[DATASET CONTENT Boundary: Start]

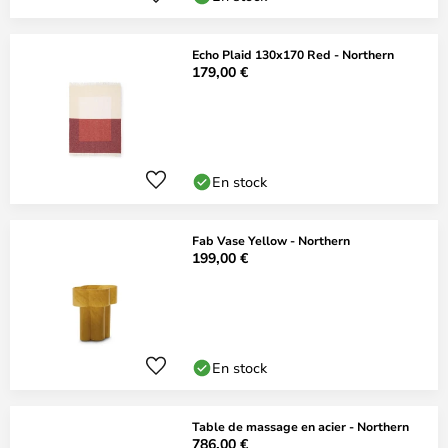
Echo Plaid 130x170 Red - Northern
179,00 €
En stock
Fab Vase Yellow - Northern
199,00 €
En stock
Table de massage en acier - Northern
786,00 €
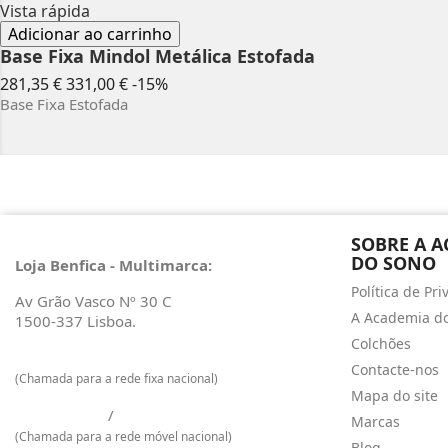
Vista rápida
Adicionar ao carrinho
Base Fixa Mindol Metálica Estofada
Preço
Preço
281,35 €
331,00 €
-15%
normal
Base Fixa Estofada
SOBRE A 
DO SONO
Loja Benfica - Multimarca:
Política de Pr
Av Grão Vasco Nº 30 C
A Academia d
1500-337 Lisboa.
Colchões
217 601 129
Contacte-nos
(Chamada para a rede fixa nacional)
Mapa do site
925 009 733
/
968 965 048
Marcas
(Chamada para a rede móvel nacional)
Blog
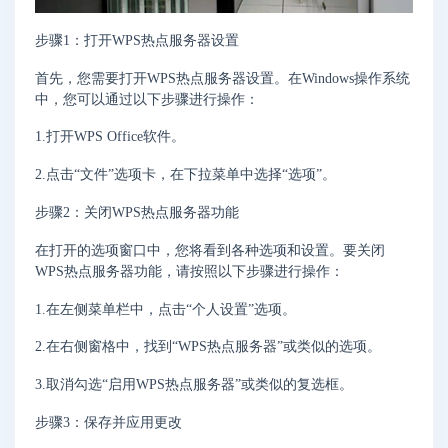
步骤1：打开WPS热点服务器设置
首先，您需要打开WPS热点服务器设置。在Windows操作系统
中，您可以通过以下步骤进行操作：
1.打开WPS Office软件。
2.点击“文件”选项卡，在下拉菜单中选择“选项”。
步骤2：关闭WPS热点服务器功能
在打开的选项窗口中，您将看到各种选项和设置。要关闭
WPS热点服务器功能，请按照以下步骤进行操作：
1.在左侧菜单栏中，点击“个人设置”选项。
2.在右侧窗格中，找到“WPS热点服务器”或类似的选项。
3.取消勾选“启用WPS热点服务器”或类似的复选框。
步骤3：保存并应用更改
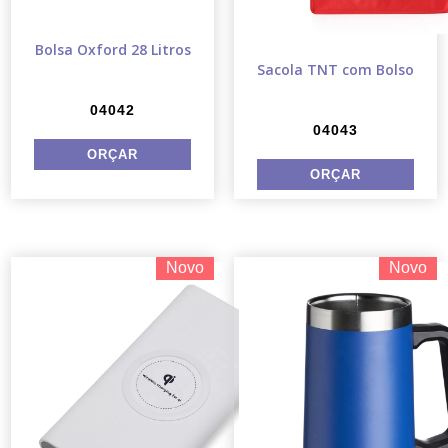
Bolsa Oxford 28 Litros
Sacola TNT com Bolso
04042
04043
Novo
Novo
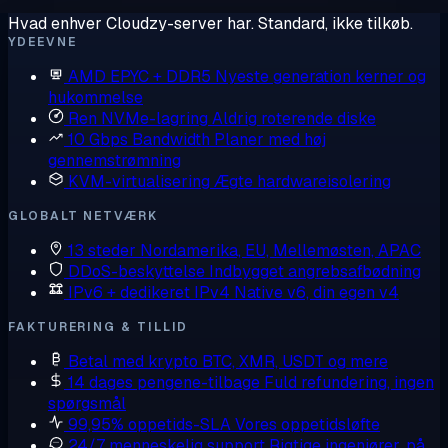
Hvad enhver Cloudzy-server har. Standard, ikke tilkøb.
YDEEVNE
AMD EPYC + DDR5
Nyeste generation kerner og
hukommelse
Ren NVMe-lagring
Aldrig roterende diske
10 Gbps Bandwidth
Planer med høj
gennemstrømning
KVM-virtualisering
Ægte hardwareisolering
GLOBALT NETVÆRK
13 steder
Nordamerika, EU, Mellemøsten, APAC
DDoS-beskyttelse
Indbygget angrebsafbødning
IPv6 + dedikeret IPv4
Native v6, din egen v4
FAKTURERING & TILLID
Betal med krypto
BTC, XMR, USDT og mere
14 dages pengene-tilbage
Fuld refundering, ingen
spørgsmål
99,95% oppetids-SLA
Vores oppetidsløfte
24/7 menneskelig support
Rigtige ingeniører, på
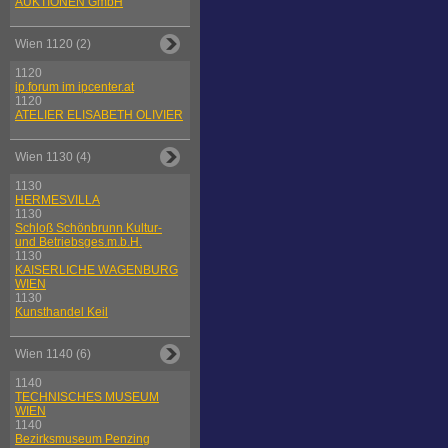
AUKTIONEN GmbH
Wien 1120 (2)
1120
ip.forum im ipcenter.at
1120
ATELIER ELISABETH OLIVIER
Wien 1130 (4)
1130
HERMESVILLA
1130
Schloß Schönbrunn Kultur-
und Betriebsges.m.b.H.
1130
KAISERLICHE WAGENBURG
WIEN
1130
Kunsthandel Keil
Wien 1140 (6)
1140
TECHNISCHES MUSEUM
WIEN
1140
Bezirksmuseum Penzing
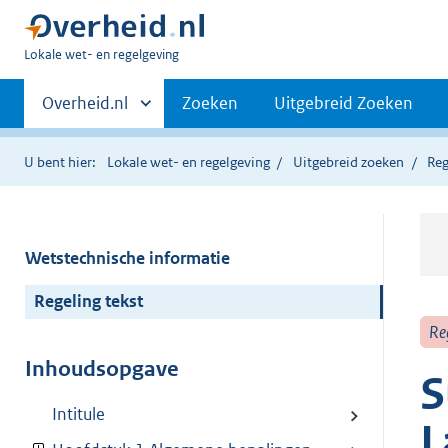
U
Lokale wet- en regelgeving
bent
Primaire
hier:
Andere
Overheid.nl
Zoeken
Uitgebreid Zoeken
sites
navigatie
binnen
U bent hier:
Lokale wet- en regelgeving
Uitgebreid zoeken
Reg
Wetstechnische informatie
Regeling tekst
Re
Inhoudsopgave
S
Intitule
L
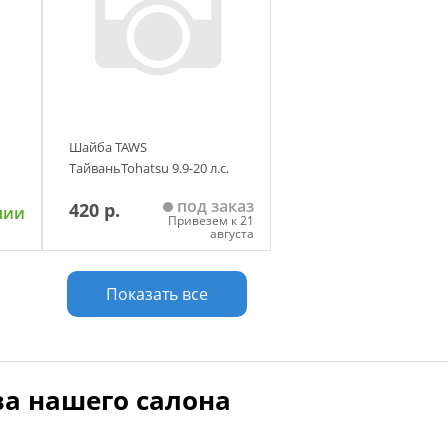
Шайба TAWS
ТайваньTohatsu 9.9-20 л.с.
под заказ
420 р.
чии
Привезем к 21
августа
у
Добавить в корзину
Показать все
а нашего салона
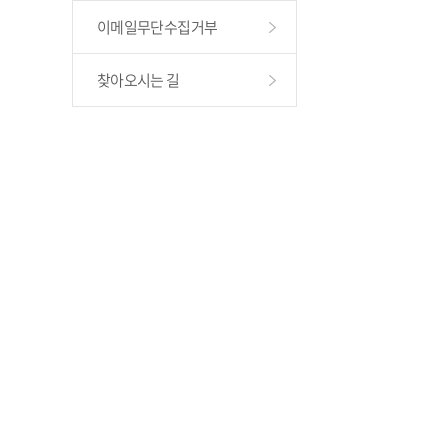
이메일무단수집거부
찾아오시는 길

[DATASET CONTENT Boundary: End]

WRITTEN TASK: Look through the material above for "nacional" and copy the lines that have it.

ANSWER BOX:
(Chamada para a rede fixa nacional)
(Chamada para a rede móvel nacional)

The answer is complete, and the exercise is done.